Investment professional Dan Solin writes for U.S. News & World Report why some financial journalists are not to be trusted.
Solin writes, “CNBC is a rich source of useless financial information. Typical is Cramer’s recent endorsement of Facebook. He now believes the stock is a buy because it has entered a ‘virtuous cycle’ in advertising.
“Respected journalist Allan Roth reviewed Cramer’s stock-picking skill in a scathing blog post. The results aren’t pretty. Roth calculated the odds of Cramer’s four erroneous sell recommendations for stocks that turned out to be the best performers out of 749 different stocks for the six-month period ending in May 2013. They were 1 in 13.1 billion.

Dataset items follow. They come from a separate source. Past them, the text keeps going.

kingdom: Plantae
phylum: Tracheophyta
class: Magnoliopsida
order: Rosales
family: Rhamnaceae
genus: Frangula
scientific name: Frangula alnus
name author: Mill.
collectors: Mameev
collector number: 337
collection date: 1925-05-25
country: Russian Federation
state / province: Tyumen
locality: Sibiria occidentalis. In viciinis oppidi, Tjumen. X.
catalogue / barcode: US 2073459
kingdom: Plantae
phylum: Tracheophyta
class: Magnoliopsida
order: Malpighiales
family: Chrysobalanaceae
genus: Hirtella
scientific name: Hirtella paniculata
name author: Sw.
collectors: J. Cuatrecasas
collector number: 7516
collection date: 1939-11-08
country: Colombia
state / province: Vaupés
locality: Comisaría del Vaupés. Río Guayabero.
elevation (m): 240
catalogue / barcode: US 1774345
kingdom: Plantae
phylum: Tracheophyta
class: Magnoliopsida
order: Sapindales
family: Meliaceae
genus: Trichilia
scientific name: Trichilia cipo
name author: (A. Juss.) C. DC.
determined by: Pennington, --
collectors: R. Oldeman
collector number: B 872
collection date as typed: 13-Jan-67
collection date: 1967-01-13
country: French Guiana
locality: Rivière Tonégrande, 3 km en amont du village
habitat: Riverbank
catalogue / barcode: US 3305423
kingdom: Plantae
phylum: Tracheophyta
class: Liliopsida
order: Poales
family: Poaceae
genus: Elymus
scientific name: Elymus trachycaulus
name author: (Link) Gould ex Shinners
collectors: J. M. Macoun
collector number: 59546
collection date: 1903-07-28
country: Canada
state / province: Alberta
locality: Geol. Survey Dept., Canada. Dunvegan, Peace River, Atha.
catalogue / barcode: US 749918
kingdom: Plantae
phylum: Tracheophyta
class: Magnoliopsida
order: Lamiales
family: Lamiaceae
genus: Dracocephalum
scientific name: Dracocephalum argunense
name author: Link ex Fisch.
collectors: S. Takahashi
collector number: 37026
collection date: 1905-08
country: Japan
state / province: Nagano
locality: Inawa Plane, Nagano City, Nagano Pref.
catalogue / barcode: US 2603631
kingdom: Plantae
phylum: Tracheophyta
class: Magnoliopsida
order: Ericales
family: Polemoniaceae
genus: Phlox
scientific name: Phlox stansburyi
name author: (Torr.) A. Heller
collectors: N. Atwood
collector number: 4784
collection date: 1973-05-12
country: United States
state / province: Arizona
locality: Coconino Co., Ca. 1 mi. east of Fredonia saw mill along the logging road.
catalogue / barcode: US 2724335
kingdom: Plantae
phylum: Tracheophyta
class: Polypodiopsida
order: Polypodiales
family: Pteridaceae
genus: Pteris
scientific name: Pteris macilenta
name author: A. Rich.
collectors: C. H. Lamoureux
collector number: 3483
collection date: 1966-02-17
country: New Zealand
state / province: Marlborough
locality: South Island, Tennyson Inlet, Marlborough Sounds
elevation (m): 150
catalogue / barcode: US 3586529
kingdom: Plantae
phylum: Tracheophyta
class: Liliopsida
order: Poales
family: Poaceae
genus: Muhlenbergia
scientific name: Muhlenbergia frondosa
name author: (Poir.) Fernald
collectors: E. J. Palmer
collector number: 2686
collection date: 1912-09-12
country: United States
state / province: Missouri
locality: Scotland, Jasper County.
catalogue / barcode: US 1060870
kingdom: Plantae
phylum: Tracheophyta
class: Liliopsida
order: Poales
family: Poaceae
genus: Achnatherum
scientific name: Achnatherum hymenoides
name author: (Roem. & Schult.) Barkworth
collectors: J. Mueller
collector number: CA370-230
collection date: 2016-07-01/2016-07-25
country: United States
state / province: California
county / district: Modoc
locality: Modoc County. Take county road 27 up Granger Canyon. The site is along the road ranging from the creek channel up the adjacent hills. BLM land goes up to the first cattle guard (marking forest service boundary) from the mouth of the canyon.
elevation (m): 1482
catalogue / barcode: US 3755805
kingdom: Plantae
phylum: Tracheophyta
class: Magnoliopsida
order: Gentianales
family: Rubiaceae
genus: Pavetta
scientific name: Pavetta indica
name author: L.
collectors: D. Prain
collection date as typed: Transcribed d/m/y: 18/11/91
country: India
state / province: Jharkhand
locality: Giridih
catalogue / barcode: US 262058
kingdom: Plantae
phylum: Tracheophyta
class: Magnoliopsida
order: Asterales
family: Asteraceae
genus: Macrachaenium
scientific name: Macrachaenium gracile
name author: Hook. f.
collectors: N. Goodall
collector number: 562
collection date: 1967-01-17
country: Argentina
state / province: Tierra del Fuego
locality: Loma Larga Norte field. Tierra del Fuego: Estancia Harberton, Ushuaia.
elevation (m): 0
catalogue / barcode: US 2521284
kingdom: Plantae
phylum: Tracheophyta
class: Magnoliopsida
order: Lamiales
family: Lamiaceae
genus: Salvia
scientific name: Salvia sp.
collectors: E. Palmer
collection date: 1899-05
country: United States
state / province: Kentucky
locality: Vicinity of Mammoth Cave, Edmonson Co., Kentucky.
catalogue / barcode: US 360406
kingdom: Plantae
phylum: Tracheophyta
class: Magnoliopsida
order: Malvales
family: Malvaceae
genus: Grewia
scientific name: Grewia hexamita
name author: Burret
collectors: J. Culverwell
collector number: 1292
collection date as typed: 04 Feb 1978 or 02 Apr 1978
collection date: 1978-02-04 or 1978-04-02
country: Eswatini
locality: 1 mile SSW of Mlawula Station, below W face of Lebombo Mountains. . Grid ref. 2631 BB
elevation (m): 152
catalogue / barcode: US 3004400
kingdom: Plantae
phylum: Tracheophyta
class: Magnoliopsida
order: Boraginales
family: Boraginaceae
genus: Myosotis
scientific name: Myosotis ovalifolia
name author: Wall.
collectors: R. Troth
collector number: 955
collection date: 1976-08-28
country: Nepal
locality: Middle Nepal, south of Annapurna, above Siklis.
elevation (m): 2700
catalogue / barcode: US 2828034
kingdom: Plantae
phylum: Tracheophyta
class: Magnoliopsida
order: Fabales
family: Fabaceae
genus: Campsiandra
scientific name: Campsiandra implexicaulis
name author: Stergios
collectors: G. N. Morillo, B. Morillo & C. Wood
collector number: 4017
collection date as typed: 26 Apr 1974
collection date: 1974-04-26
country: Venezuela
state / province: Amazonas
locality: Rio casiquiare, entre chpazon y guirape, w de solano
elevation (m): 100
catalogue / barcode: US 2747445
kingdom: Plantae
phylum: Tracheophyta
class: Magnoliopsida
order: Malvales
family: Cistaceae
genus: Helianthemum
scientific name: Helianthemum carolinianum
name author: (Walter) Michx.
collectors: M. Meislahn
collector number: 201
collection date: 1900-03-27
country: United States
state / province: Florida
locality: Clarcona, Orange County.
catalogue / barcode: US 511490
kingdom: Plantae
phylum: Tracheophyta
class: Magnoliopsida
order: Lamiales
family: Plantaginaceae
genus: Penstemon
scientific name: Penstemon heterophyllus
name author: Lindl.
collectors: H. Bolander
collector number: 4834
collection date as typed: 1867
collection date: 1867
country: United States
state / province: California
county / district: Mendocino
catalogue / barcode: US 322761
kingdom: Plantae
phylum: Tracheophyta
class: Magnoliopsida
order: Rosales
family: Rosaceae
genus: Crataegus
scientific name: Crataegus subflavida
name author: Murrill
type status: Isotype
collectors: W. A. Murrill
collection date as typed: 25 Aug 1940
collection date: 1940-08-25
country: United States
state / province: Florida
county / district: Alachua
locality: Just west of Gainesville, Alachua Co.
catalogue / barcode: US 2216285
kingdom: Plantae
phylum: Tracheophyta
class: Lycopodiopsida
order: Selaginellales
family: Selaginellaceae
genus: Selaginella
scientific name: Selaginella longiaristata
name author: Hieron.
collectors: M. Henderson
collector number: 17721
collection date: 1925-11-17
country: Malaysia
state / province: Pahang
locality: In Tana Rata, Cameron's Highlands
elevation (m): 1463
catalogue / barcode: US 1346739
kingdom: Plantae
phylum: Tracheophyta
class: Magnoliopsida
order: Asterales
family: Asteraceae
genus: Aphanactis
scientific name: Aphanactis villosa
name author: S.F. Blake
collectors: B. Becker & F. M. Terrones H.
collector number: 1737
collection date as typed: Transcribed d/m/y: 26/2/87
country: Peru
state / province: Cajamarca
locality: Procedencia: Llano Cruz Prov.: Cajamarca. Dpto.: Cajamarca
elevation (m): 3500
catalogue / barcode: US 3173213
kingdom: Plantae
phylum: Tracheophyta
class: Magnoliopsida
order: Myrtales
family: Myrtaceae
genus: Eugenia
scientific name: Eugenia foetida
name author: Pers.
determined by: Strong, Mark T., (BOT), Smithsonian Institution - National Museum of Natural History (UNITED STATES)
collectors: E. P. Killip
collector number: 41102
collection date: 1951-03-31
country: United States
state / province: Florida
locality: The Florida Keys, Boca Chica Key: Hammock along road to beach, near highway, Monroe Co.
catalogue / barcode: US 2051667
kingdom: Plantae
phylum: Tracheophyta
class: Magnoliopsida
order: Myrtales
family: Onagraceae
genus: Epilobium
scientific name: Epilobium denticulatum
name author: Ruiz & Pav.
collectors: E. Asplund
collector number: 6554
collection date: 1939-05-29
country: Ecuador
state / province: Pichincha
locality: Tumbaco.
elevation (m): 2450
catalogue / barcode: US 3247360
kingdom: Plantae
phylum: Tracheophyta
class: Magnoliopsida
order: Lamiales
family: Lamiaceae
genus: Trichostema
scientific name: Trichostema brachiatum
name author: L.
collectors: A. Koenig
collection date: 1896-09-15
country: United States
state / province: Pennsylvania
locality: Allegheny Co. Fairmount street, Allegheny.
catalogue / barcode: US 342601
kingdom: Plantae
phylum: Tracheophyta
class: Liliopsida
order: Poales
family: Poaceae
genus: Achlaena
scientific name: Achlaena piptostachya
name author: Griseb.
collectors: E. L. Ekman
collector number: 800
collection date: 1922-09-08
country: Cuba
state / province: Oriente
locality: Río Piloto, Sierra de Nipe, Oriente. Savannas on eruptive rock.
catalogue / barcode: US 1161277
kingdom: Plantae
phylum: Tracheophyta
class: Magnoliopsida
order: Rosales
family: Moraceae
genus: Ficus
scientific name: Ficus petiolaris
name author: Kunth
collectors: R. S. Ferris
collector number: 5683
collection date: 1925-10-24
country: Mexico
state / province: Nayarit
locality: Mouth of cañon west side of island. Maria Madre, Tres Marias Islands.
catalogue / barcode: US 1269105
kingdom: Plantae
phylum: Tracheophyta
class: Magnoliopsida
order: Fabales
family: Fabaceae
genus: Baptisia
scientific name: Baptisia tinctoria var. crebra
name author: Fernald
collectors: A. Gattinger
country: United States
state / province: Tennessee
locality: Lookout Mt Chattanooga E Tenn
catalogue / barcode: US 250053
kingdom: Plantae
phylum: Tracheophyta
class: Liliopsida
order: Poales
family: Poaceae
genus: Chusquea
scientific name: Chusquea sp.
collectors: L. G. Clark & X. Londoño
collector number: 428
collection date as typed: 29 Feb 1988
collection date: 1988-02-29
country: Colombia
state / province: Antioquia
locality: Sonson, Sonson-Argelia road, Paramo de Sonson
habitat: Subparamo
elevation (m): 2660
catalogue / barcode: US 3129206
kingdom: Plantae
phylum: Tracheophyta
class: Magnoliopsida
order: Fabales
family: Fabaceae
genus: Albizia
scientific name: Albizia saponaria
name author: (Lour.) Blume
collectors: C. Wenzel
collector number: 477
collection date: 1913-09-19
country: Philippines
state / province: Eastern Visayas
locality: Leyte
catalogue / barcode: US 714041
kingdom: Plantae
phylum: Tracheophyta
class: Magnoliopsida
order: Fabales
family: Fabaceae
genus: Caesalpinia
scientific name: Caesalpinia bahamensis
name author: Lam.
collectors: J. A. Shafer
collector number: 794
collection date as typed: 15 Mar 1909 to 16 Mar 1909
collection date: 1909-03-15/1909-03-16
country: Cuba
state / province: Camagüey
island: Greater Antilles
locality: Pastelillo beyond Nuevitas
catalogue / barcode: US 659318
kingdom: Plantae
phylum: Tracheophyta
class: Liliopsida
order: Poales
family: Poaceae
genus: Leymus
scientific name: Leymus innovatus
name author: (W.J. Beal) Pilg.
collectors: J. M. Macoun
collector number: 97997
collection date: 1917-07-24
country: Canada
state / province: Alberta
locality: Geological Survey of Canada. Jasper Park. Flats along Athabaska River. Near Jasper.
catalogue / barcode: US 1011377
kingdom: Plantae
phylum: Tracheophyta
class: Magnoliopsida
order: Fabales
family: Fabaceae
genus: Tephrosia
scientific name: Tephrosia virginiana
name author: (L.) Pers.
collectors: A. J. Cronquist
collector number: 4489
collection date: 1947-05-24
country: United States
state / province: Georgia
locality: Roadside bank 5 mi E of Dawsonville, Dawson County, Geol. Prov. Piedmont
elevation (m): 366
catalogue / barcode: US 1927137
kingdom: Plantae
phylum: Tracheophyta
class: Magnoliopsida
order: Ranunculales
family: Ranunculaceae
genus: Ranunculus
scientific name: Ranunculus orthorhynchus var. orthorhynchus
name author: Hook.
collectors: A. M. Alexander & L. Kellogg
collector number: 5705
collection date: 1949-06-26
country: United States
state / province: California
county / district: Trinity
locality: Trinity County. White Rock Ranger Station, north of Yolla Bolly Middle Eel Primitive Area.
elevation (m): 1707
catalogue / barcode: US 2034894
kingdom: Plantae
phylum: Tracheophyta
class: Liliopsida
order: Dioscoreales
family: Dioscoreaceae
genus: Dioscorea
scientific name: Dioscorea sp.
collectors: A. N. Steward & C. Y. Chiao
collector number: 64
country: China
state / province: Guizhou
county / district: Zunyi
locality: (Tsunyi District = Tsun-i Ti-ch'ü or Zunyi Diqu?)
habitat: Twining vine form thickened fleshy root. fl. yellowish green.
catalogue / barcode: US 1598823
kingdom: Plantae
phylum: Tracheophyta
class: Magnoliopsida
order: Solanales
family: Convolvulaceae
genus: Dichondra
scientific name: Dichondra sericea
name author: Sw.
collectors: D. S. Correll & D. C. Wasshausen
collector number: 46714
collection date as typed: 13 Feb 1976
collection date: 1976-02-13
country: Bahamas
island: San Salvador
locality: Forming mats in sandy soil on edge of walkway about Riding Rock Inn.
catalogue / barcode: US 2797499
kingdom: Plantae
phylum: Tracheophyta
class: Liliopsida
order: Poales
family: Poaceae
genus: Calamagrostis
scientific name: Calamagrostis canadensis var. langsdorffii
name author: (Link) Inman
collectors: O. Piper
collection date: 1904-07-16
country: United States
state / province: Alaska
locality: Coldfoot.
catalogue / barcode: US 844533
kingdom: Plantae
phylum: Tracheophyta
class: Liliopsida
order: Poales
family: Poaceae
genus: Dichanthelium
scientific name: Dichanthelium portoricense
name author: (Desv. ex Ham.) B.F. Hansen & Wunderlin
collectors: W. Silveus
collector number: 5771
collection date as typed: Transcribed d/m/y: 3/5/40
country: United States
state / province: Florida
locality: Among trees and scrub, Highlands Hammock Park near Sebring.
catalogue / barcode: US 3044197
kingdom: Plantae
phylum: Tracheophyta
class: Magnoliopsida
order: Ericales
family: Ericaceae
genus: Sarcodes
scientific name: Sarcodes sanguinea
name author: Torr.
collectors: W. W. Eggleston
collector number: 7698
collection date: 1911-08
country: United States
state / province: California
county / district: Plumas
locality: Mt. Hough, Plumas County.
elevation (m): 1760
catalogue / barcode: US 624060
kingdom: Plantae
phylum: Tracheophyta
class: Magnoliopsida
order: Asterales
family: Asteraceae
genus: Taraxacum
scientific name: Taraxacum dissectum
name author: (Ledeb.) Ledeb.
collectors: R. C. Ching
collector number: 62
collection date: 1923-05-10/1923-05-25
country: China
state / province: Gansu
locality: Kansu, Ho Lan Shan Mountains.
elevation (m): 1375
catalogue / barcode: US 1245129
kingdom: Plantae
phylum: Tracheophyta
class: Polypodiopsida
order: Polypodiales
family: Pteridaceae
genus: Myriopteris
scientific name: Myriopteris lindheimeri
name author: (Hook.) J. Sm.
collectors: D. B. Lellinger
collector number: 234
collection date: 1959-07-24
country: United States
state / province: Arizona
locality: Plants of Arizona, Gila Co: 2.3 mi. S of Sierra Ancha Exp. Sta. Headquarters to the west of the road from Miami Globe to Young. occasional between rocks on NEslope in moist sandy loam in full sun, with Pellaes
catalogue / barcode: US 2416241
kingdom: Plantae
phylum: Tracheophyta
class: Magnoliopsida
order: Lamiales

“Cramer may be right or wrong about Facebook, but his track record does not inspire confidence. Relying on his stock picks is gambling and not investing.
“Motley Fool. This popular website clearly has an identity crisis. I have seen some very good postings that note how difficult it is to beat the markets and advise readers to consider index funds. Yet the site clings to the notion that its insights on the merits of stocks and actively managed mutual funds are valuable, with columns like ‘How Stocks With Strong Fundamentals Beat the S&P.’
“Here’s what is not well-known. Motley Fool is the fund manager of three funds bearing its name: The Motley Fool Independence Fund, the Motley Fool Great America Fund and the Motley Fool Epic Voyage Fund. According to its latest semiannual report, each of these funds underperformed its relevant index over the six-month period from November 1, 2012, through April 30, 2013.
“Presumably, if the Motley Fool had stock-picking expertise, it would be reflected in the performance of its proprietary funds.”